* 任务说明 1 *
根据下文关于氨基肽酶N探针的节选，探针2在9.4T高场下的弛豫时间（T₁）是多少？
* 任务说明 2 *
请照原样复制下文关于氨基肽酶N探针的节选中的一段，从含有“在肿瘤诊断领域，氨基肽酶N（”的那句开始，到“在复杂生物体系中的应用研究。”为止。
* 任务说明 3 *
用两句话概括下文关于氨基肽酶N探针的节选。

* 节选原文 *
━━━━━━━━━━

在肿瘤诊断领域，氨基肽酶N（APN）作为关键生物标志物，其活性检测一直面临重大挑战。传统成像技术如MRI因灵敏度不足难以捕捉酶活性动态变化，而动态核极化（DNP）增强的分子探针虽能提升检测限，却受制于¹³C-¹⁴N键引发的标量弛豫效应——当探针经过地磁场等低场环境时，信号会急剧衰减。这一瓶颈严重限制了APN活性在复杂生物体系中的应用研究。

东京大学化学与生物技术系（The University of Tokyo, Department of Chemistry and Biotechnology）的研究团队在《Chemistry Letters》发表突破性成果。他们通过同位素替换策略，将传统探针Ala-[1-¹³C]Gly-d₂-¹⁴NMe₂中的¹⁴N替换为非四极矩核¹⁵N，设计出新型探针Ala-[1-¹³C]Gly-d₂-¹⁵NMe₂（探针2）。该设计保留了原始探针三大优势：9.4T高场下31.6秒的长弛豫时间（T₁）、APN快速水解特性、以及酶解产物3.2ppm的大化学位移差，同时彻底解决了低场信号丢失问题。

━━━━━━━━━━

* 提供材料 *
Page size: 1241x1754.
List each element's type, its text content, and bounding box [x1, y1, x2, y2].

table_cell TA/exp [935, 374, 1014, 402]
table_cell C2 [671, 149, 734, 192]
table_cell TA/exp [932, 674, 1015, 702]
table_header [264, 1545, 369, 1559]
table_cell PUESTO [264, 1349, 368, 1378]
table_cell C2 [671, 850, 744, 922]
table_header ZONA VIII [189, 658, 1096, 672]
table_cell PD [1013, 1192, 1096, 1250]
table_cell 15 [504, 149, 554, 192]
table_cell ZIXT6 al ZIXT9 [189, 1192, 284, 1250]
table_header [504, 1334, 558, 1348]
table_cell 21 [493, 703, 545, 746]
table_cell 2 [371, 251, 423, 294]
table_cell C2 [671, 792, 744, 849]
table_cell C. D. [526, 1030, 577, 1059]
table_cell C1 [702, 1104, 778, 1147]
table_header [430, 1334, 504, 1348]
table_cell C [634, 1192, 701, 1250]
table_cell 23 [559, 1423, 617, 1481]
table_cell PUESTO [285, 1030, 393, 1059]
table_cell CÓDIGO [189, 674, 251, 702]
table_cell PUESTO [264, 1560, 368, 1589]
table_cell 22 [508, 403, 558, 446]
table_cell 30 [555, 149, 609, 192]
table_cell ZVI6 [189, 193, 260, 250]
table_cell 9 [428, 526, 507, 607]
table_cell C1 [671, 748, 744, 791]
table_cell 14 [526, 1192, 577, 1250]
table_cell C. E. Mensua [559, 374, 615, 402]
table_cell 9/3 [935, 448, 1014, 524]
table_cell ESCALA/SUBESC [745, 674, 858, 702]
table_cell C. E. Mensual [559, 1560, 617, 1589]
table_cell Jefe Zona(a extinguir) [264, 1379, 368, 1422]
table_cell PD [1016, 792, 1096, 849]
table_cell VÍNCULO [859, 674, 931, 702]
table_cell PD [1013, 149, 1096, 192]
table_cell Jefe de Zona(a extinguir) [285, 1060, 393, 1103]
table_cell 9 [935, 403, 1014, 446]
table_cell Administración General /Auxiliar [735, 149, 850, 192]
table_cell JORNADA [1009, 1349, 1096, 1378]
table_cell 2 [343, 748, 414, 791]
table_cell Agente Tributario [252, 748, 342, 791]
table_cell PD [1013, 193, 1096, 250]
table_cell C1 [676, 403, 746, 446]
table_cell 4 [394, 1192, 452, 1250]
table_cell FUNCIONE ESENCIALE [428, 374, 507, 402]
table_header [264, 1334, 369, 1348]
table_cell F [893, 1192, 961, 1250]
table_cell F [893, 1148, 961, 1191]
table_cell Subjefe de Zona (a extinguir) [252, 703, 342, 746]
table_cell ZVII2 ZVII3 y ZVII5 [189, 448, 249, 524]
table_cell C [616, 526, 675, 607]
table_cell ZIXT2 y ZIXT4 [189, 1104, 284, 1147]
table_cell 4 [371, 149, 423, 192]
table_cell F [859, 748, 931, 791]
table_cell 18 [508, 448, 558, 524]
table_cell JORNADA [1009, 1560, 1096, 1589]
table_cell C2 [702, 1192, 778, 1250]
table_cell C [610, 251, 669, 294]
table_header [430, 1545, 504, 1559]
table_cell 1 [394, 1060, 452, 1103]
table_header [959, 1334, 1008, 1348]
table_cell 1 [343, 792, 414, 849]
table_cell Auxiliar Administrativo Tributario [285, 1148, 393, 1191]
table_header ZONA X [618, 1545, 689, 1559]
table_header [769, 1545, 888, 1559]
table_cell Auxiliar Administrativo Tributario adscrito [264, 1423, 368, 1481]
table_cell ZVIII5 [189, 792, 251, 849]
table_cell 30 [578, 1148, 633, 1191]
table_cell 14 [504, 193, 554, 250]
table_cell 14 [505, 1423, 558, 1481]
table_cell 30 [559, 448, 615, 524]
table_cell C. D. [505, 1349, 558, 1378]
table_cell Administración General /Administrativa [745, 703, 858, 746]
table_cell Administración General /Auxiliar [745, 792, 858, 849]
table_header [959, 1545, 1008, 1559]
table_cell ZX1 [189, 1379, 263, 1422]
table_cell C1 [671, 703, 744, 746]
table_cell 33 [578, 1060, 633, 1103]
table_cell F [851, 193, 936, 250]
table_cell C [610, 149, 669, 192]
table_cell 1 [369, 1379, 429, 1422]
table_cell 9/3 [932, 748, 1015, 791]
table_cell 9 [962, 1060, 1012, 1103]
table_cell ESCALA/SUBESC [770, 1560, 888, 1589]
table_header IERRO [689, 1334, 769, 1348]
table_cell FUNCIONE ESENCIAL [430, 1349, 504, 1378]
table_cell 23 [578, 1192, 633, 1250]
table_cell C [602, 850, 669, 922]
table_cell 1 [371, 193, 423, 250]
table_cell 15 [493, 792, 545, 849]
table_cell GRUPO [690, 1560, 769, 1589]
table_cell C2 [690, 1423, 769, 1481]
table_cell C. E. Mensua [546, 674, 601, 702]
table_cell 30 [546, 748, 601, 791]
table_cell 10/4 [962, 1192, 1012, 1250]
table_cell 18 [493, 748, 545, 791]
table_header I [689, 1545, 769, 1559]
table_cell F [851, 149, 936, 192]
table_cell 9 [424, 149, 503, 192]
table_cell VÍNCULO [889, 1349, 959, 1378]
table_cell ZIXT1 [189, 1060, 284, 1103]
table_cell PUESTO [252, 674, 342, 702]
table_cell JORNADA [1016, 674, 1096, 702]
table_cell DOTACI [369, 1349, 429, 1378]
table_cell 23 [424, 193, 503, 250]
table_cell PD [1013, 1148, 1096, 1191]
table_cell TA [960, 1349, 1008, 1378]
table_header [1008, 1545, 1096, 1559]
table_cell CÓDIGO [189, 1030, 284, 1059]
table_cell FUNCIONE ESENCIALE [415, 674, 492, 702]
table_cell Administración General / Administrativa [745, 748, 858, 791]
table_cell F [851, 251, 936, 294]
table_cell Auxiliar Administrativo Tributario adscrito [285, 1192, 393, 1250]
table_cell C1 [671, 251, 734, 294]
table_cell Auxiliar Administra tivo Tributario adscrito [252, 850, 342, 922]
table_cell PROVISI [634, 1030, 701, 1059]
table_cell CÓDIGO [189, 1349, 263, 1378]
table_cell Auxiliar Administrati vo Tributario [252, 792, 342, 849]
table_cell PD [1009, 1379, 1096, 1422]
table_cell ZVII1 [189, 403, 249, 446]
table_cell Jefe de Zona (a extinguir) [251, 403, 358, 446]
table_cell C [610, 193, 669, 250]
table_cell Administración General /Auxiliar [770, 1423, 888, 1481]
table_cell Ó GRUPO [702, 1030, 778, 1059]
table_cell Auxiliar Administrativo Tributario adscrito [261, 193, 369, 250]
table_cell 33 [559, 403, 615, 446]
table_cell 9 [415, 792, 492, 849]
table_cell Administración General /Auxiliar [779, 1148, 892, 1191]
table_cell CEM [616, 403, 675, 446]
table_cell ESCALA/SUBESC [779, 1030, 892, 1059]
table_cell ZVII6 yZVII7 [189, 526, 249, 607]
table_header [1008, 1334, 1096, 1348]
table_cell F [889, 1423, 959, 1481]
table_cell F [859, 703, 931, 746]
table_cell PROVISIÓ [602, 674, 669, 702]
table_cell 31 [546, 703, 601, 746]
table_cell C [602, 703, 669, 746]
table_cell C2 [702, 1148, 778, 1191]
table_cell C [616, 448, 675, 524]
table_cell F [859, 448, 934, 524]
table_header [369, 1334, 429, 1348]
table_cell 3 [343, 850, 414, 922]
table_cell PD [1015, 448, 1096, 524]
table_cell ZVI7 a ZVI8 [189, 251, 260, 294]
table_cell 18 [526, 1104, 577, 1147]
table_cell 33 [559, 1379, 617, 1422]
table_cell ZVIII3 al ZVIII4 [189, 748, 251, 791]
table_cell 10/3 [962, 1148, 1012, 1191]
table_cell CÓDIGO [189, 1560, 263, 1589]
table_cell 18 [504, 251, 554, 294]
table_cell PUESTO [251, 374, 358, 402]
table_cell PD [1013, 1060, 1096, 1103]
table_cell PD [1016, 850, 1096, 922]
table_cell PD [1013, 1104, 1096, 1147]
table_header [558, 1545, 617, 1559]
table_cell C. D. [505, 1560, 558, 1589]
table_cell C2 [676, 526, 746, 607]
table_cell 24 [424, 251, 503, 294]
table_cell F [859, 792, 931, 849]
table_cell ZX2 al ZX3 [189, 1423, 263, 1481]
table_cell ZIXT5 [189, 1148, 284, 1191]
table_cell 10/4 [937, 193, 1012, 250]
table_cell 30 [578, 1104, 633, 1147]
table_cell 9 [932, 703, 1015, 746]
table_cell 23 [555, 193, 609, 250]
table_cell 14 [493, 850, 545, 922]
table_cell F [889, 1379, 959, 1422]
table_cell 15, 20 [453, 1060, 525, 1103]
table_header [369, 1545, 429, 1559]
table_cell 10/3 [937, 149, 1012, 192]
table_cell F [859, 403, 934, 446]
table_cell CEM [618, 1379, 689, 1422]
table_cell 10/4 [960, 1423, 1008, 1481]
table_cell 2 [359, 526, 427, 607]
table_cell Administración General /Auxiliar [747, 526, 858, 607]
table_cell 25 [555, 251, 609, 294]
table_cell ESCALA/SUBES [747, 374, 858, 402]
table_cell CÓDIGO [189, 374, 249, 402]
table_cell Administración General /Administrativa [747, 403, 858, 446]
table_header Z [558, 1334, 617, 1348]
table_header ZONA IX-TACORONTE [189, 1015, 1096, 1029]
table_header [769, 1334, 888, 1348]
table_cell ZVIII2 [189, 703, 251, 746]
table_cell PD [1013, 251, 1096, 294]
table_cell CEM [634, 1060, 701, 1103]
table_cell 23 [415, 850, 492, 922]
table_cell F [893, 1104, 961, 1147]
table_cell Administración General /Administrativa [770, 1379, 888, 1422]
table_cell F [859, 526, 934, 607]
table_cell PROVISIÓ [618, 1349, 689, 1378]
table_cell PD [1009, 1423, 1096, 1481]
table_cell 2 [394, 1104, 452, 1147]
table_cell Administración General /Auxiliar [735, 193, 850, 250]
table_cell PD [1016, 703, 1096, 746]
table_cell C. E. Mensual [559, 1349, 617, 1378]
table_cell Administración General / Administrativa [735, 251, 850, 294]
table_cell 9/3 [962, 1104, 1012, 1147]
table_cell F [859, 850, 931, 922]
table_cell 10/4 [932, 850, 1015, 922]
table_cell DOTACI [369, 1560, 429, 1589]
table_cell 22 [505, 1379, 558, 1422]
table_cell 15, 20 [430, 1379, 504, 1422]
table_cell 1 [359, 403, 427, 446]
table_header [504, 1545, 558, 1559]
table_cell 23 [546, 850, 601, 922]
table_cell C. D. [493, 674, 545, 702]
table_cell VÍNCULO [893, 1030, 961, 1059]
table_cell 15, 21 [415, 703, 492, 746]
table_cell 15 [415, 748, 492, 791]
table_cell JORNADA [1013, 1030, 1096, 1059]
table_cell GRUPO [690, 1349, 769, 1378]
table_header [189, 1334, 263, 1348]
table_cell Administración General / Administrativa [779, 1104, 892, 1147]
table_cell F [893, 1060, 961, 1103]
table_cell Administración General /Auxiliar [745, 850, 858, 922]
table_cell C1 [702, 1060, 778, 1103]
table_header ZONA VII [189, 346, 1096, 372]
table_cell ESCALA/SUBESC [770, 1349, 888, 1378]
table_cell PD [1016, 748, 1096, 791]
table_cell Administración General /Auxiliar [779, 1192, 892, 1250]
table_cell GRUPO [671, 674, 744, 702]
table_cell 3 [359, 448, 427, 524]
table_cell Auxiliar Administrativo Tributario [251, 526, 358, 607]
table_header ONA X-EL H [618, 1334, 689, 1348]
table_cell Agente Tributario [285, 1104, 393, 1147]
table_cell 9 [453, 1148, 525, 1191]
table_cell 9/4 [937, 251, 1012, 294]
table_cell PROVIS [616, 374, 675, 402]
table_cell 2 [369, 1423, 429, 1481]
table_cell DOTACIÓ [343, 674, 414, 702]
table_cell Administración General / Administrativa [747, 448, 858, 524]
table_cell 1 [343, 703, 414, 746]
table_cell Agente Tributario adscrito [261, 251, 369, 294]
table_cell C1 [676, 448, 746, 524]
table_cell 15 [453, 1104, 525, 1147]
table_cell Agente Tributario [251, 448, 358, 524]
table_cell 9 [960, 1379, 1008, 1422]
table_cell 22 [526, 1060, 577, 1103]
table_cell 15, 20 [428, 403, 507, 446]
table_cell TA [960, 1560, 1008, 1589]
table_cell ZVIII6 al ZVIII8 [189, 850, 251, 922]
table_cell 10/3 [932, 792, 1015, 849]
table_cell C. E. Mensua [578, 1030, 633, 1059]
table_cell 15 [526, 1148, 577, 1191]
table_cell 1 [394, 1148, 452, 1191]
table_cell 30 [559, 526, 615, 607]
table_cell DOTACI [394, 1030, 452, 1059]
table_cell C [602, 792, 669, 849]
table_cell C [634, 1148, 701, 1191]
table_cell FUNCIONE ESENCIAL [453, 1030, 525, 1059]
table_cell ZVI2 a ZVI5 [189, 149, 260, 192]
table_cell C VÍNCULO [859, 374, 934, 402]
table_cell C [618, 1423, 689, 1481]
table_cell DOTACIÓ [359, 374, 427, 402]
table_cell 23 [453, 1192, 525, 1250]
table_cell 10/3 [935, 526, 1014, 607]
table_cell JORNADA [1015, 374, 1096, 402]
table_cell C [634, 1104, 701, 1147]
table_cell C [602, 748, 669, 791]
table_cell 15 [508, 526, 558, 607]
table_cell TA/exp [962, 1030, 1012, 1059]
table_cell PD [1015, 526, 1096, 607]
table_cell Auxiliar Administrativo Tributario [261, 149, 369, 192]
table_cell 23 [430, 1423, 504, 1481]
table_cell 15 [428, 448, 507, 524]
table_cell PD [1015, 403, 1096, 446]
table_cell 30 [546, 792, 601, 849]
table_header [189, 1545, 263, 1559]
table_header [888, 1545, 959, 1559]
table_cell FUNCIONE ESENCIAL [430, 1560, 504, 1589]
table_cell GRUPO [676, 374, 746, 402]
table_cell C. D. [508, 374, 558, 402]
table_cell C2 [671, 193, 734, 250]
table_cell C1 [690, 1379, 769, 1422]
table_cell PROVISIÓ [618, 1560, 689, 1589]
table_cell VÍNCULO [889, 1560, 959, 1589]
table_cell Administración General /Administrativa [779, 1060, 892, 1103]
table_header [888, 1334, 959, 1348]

━━━━━━━━━━

* 预期输出 1 *
31.6秒。

* 预期输出 2 *
在肿瘤诊断领域，氨基肽酶N（APN）作为关键生物标志物，其活性检测一直面临重大挑战。传统成像技术如MRI因灵敏度不足难以捕捉酶活性动态变化，而动态核极化（DNP）增强的分子探针虽能提升检测限，却受制于¹³C-¹⁴N键引发的标量弛豫效应——当探针经过地磁场等低场环境时，信号会急剧衰减。这一瓶颈严重限制了APN活性在复杂生物体系中的应用研究。

* 预期输出 3 *
DNP增强的分子探针可提升氨基肽酶N活性的检测限，但受¹³C-¹⁴N键引起的标量弛豫效应限制，经过地磁场等低场环境时信号会急剧衰减。东京大学化学与生物技术系的研究团队在《Chemistry Letters》上报道，将原探针中的¹⁴N替换为¹⁵N，得到探针2，既保留了长T₁、APN快速水解和产物大化学位移差三大优势，又解决了低场信号丢失问题。